Although first-time shoplifting offenders in California typically face misdemeanor charges and potential penalties of fines and/or time in a county jail, that’s not the case in China. Formal charges usually end up in a conviction and defendants can arbitrarily be sentenced to probation or spend years in prison. The judicial system is politicized and there are no guarantees that ordinary Chinese citizens will receive a fair trial. Guess it all depends on who you know.
While UCLA’s players may not be personally acquainted with the president of the United States, he interceded on their behalf and they were subsequently permitted to leave China and return home. If this was your kid or my kid, President Trump would not, in all likelihood, have phoned Chinese President Xi Jinping to spring us from jail. Those calls are usually reserved for former advisors and cabinet members, family, and, on occasion, athletes who don’t take a knee.
Unlike many Chinese citizens charged with offenses of this nature, the trio did not stew in a squalid state-run jail awaiting trial. They were holed up in the luxurious five-star Hyatt Regency Hotel, not the Hangzhou Hoosegow. They were not under house arrest. They were merely “detained.” As in detention. As in the kind of punishment meted out to wayward seventh graders.

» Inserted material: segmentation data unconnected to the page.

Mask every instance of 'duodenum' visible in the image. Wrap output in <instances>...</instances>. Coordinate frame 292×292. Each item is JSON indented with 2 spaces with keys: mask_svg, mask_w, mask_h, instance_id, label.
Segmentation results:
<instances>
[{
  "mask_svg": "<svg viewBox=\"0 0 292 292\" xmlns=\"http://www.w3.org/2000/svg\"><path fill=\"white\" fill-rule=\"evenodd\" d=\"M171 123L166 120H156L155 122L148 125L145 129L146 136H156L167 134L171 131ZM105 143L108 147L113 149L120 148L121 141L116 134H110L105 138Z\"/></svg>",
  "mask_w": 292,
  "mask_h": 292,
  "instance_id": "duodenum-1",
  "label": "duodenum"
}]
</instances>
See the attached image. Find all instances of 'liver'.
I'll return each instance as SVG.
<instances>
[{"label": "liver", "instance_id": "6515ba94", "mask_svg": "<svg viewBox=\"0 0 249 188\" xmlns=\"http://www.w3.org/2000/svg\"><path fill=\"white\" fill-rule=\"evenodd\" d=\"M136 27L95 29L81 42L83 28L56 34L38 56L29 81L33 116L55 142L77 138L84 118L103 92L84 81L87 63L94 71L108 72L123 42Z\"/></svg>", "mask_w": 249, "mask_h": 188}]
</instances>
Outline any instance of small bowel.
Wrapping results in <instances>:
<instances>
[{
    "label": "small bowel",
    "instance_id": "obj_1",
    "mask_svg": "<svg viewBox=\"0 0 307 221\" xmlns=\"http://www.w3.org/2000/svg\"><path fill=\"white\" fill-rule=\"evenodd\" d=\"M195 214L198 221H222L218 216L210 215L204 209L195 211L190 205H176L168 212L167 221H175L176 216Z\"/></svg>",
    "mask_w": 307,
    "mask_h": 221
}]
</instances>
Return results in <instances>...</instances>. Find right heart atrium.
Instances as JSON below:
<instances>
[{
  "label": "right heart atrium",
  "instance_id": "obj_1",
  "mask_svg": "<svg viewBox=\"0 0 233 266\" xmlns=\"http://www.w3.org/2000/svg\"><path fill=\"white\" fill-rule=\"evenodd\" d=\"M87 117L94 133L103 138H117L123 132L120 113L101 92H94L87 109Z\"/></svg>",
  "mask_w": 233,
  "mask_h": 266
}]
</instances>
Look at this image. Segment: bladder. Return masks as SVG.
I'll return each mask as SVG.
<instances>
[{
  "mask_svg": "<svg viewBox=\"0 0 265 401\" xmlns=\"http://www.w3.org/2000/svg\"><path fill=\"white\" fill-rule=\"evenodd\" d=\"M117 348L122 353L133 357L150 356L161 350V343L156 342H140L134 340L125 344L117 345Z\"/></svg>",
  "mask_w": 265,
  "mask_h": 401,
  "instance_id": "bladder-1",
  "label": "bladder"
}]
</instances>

According to some media reports, the three were even able to work out in the hotel gym, presumably to stay in shape for their next big home game back in Pauley Pavilion. And while they may not share misty watercolor memories of their trip to China when they arrive back in Los Angeles, while there they did have a spectacular view of Hangzhou’s beautiful West Lake, room service, high-speed internet, and satellite TV. Upon which they may have watched their less-incorrigible teammates kick Georgia Tech’s butts last week in Shanghai. Without their help.
Let me be clear. I do not wish these young men ill. I didn’t want to see them doing time in a Chinese prison. But I do think meaningful punishment is in order once they return stateside.
How about this. Revoke their athletic scholarships and kick their butts off the team. Permanently. No hand slaps. No sitting it out for four or five games or even a season. Gone. Game over.
There is a sense of entitlement among many young athletes that is, in the long run, potentially debilitating. From a very early age, these men and women are coddled and complimented and pumped up to a degree that they begin to believe their own press: that they are untouchable, invincible, superior. We do them a disservice in perpetuating this fantasy. Yet, we continue to do so because colleges make vast sums of money off the blood, sweat, pain, suffering, and triumphs of these very same athletes.
Even though they ultimately play for themselves and their teammates, UCLA was emblazoned across their jerseys and jackets. As such, they were representing all of us - not just Bruins fans - at home. Members of the Georgia Tech Yellow Jackets who were in the company of the three Bruins at the time of the alleged incident understood this. They were questioned and cleared of any wrong-doing.
The games our teams play overseas - exhibition, regular season, world championships, or the Olympics - are meant to show the world the best America has to offer. These guys were clearly neither our best or brightest.
All of us must play on a level field. In life, and under the law, we are all supposed to be equal. I feel sorry for LiAngelo, Cody, and Jalen. Wrong, however, is still wrong and bad behavior cannot go unpunished, especially when it is criminal in nature. Being benched would be insufficient and unfair to the millions of athletes worldwide, both amateur and professional, who manage to keep their noses clean, play by the rules, and consistently demonstrate good sportsmanship, both on and off the court.